* What you will do *
Pull out, word for word, the part of the entries that opens with the line containing "the sample **8:33**" and runs through the end of the entries. Leave the pictures out of your answer.

* Given records *
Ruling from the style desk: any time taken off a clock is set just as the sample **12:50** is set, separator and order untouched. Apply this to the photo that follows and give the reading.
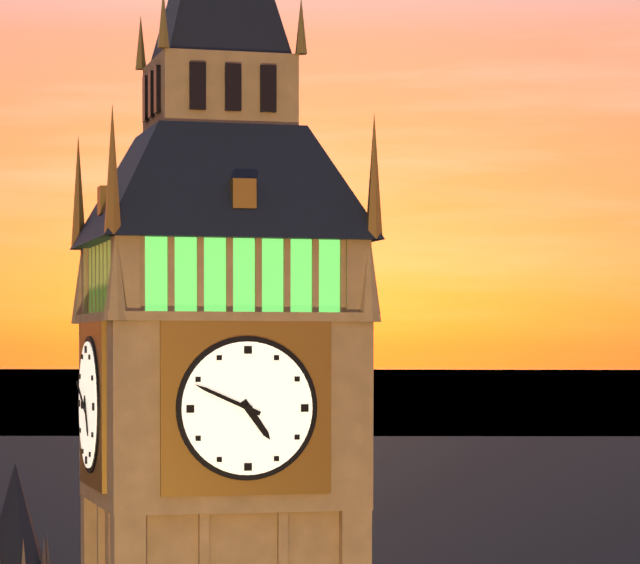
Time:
**4:49**
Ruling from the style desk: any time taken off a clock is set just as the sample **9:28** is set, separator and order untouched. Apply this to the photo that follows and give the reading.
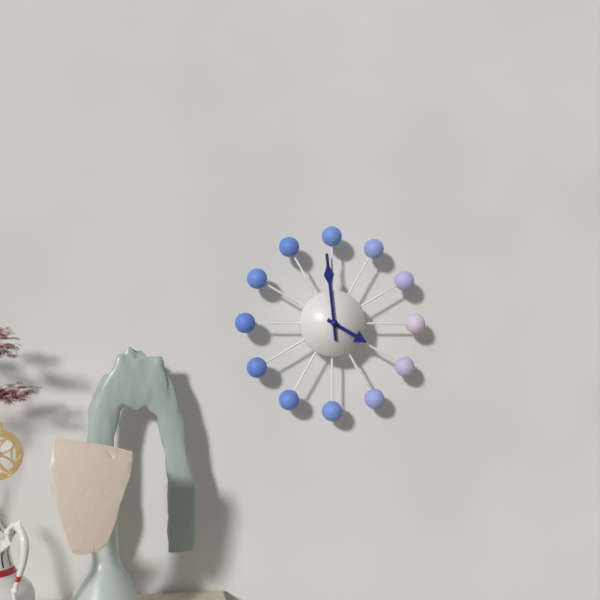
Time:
**3:59**
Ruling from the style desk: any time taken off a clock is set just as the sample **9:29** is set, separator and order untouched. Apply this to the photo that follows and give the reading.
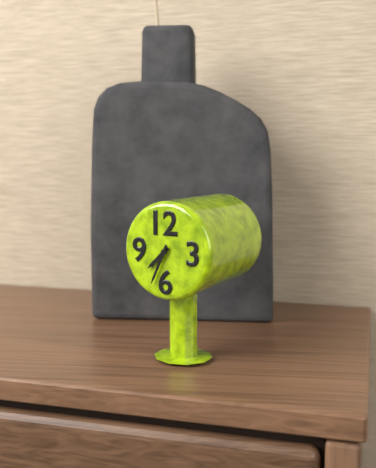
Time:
**7:34**
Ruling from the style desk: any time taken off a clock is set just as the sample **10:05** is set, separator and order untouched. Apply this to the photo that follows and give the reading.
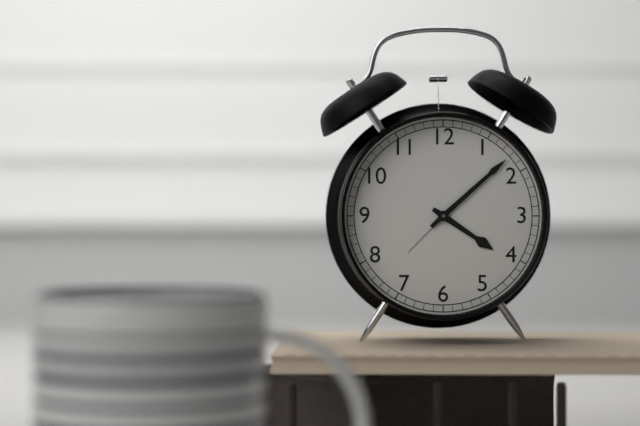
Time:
**4:08**
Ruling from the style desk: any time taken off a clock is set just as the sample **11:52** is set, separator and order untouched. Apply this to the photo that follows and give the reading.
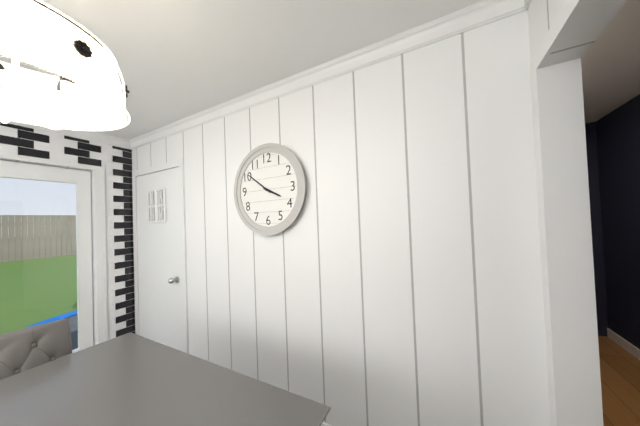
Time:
**3:51**
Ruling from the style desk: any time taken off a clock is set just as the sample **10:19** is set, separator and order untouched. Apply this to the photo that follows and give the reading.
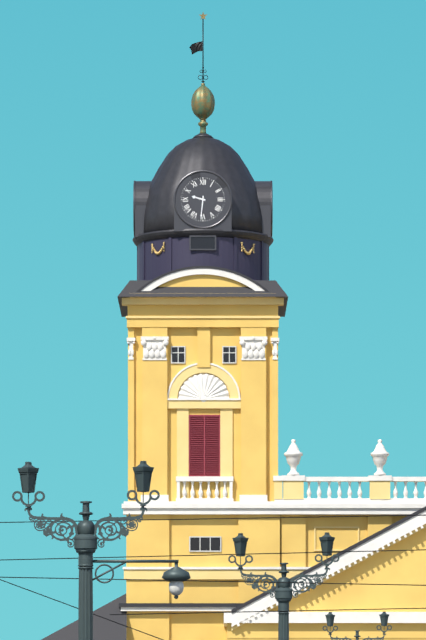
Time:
**9:31**
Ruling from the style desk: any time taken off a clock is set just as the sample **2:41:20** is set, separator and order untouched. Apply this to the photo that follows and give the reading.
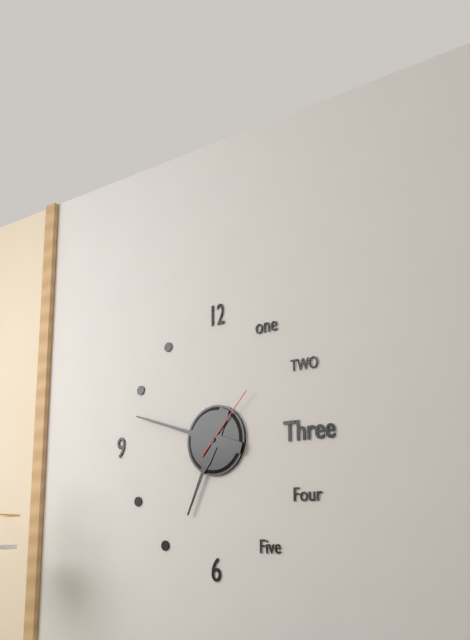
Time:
**6:48:07**
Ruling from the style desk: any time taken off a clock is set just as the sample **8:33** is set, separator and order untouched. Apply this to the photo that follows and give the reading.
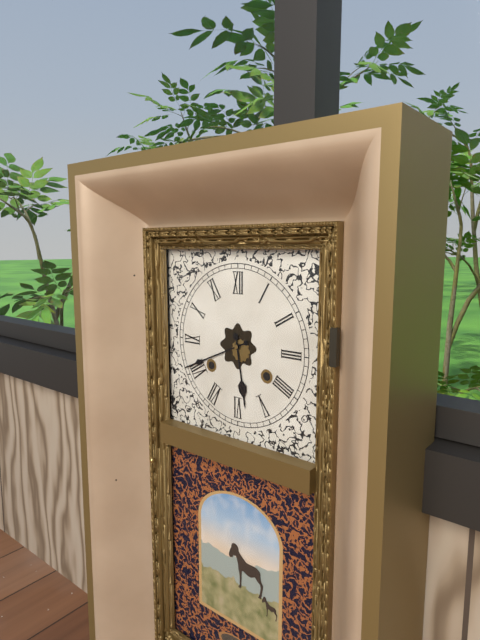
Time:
**5:41**
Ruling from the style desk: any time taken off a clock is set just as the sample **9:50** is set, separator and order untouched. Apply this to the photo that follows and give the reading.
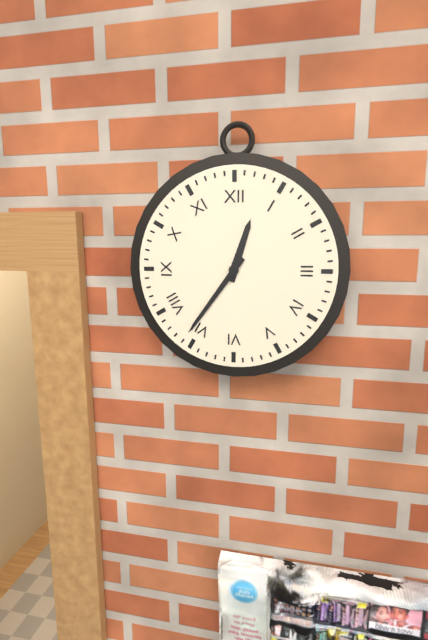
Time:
**12:36**
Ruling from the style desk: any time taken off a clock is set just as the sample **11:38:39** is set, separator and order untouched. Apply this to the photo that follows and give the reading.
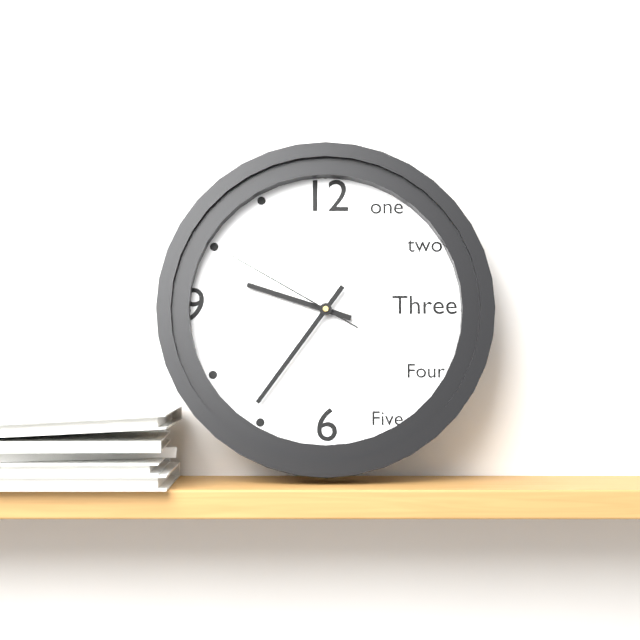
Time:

* Answer to this problem *
Ruling from the style desk: any time taken off a clock is set just as the sample **8:33** is set, separator and order untouched. Apply this to the photo that follows and give the reading.
Time:
**5:41**
Ruling from the style desk: any time taken off a clock is set just as the sample **9:50** is set, separator and order untouched. Apply this to the photo that follows and give the reading.
Time:
**12:36**
Ruling from the style desk: any time taken off a clock is set just as the sample **11:38:39** is set, separator and order untouched. Apply this to the photo that follows and give the reading.
Time:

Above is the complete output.